GOP moderates could still band together to oppose the farm bill if their leadership worked out some mechanism to give conservatives what they want by somehow killing the discharge petition, but there seems to be no organized effort to do that at the moment.
Republicans have acknowledged that passing the farm bill with only GOP votes would be difficult, but they now find themselves negotiating against different factions of the conference.
The farm bill combines welfare for farmers and the much bigger Supplemental Nutrition Assistance Program, which is commonly known as food stamps and is one of the federal government’s biggest anti-poverty programs. It helps 40 million Americans buy food every month.
Most Republicans in Congress think there are too many people on the program who should be working instead, and House Speaker Paul Ryan (R-Wis.) has said reforming SNAP would make it easier for employers to fill available jobs.

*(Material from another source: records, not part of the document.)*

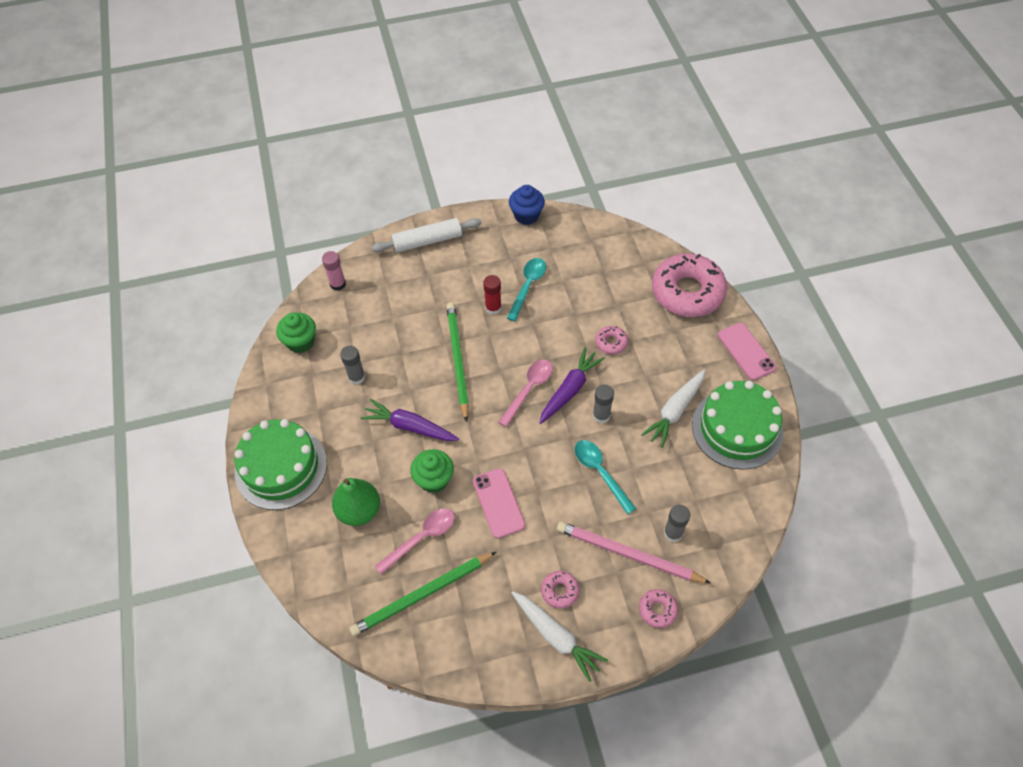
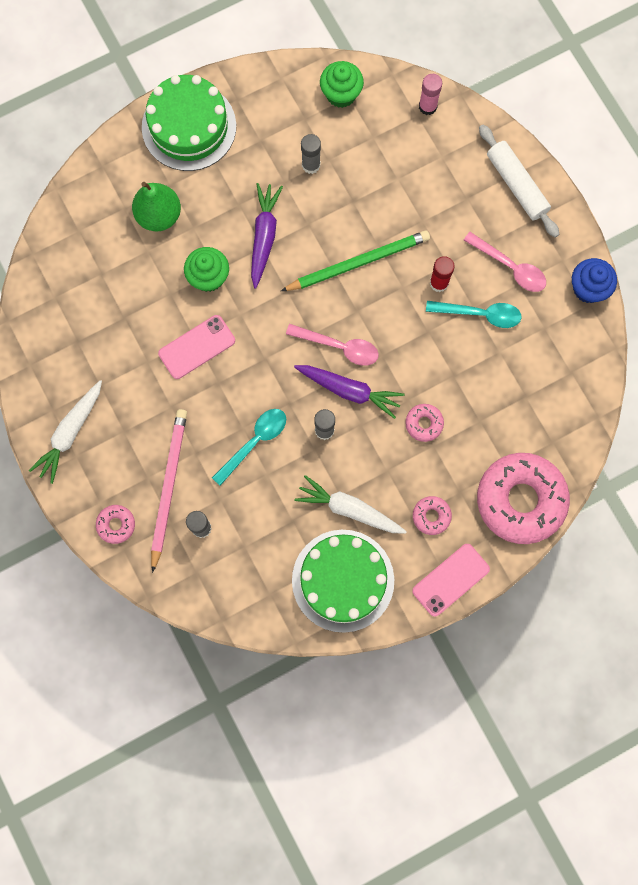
camera: 75 degrees right, 20 degrees up
green pencil [349,552,496,636] -> none
pink spoon [375,508,455,574] -> pink spoon moved to [464,232,546,292]
pink donut [541,571,579,609] -> pink donut moved to [413,496,452,535]

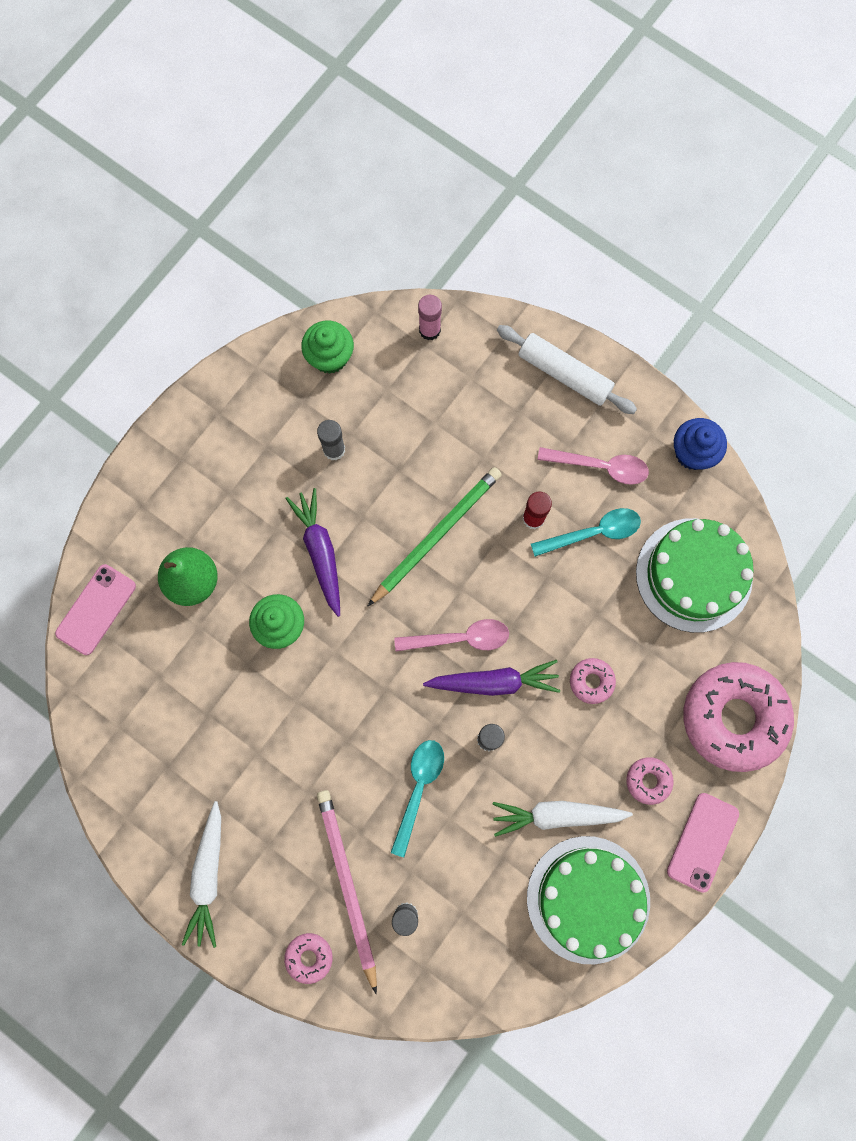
camera: 25 degrees left, 0 degrees up
green cake [142,75,236,171] -> green cake moved to [636,518,754,633]
pink phone [158,315,235,379] -> pink phone moved to [55,564,136,655]

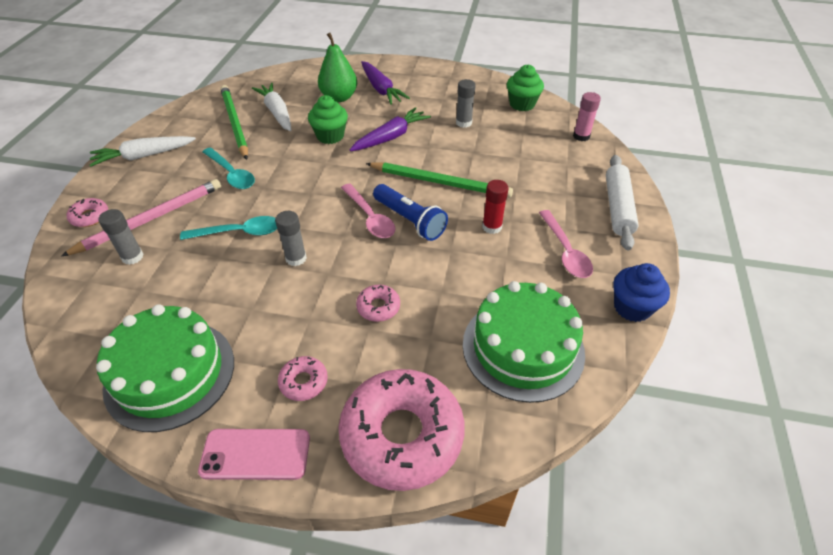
camera: 65 degrees right, 30 degrees down
pink phone [55,564,136,655] -> none
purple carrot [423,660,560,696] -> purple carrot moved to [361,61,410,105]
white carrot [492,801,633,837] -> white carrot moved to [252,83,291,131]
turquoise spoon [531,508,641,557] -> turquoise spoon moved to [203,147,255,189]
none -> green pencil [220,85,248,160]
none -> blue flashlight [373,184,448,241]

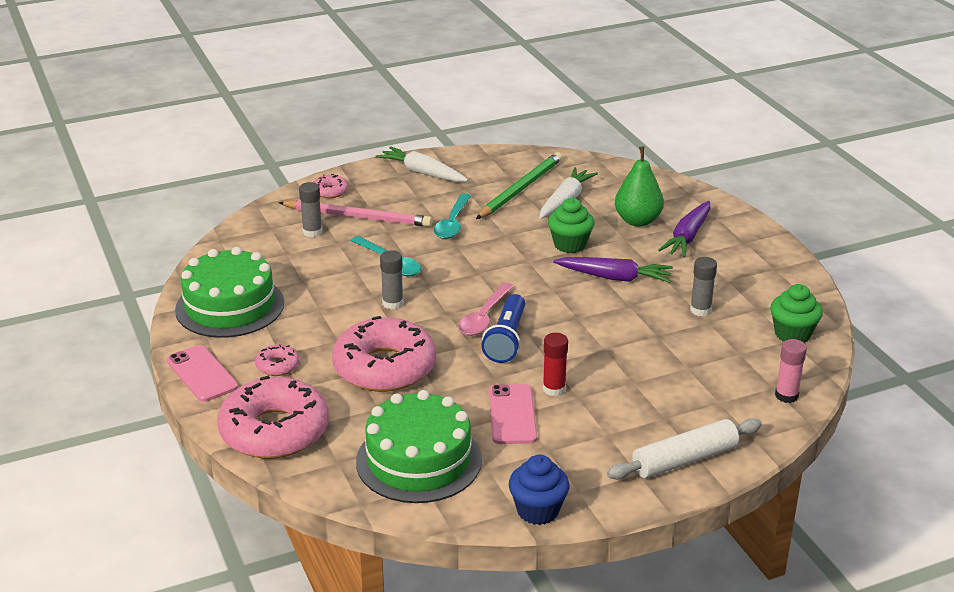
camera: 55 degrees right, 15 degrees down
pink donut [356,285,400,322] -> pink donut [332,316,436,392], size x2.34
green pencil [366,162,513,198] -> none
pink spoon [539,210,593,278] -> none
none -> pink phone [489,384,537,444]

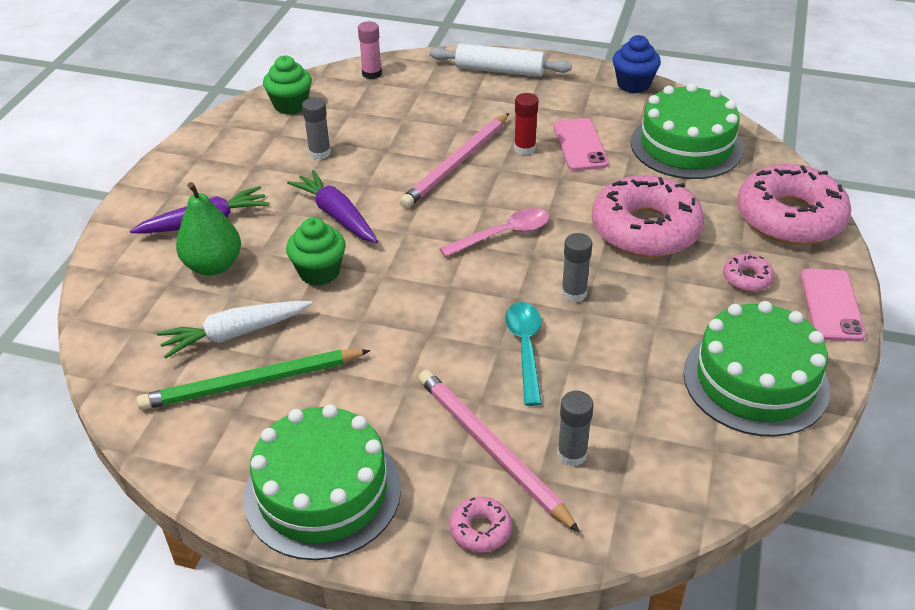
camera: 140 degrees left, 10 degrees up
white carrot [376,146,468,182] -> green cake [244,404,401,560]
turquoise spoon [434,193,471,239] -> none
blue flashlight [481,294,525,363] -> none
pink phone [489,384,537,444] -> pink phone turned 45 degrees counterclockwise [554,118,609,171]
none -> pink pencil [400,113,509,208]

The bill would expand a SNAP work requirement ― which currently applies to recipients ages 18 to 49 who don’t have minor children or disabilities ― to people in their 50s and parents of minors older than 6. There would be several exemptions, but generally, the requirement would be to work 20 hours a week or spend that amount of time in an approved activity, such as enrollment in a government training program that the legislation would create.
The Congressional Budget Office has estimated that the expanded work requirement would reduce enrollment by an additional 1.2 million people in 2028. With no policy change, the office expects enrollment to decline by 8 million by then because of the improving economy. But some moderates ― and almost all Democrats ― see those changes as an assault on food stamps.
There’s also a significant battle brewing over sugar subsidies in the farm bill. Some members from areas where sugar is grown want higher prices, while companies using it to make products like candy and soda want cheaper sugar.
GOP leaders believe they can find the right balance to — ahem — sweeten the bill for some Republicans, but they may end up ostracizing some members and further complicating the vote math.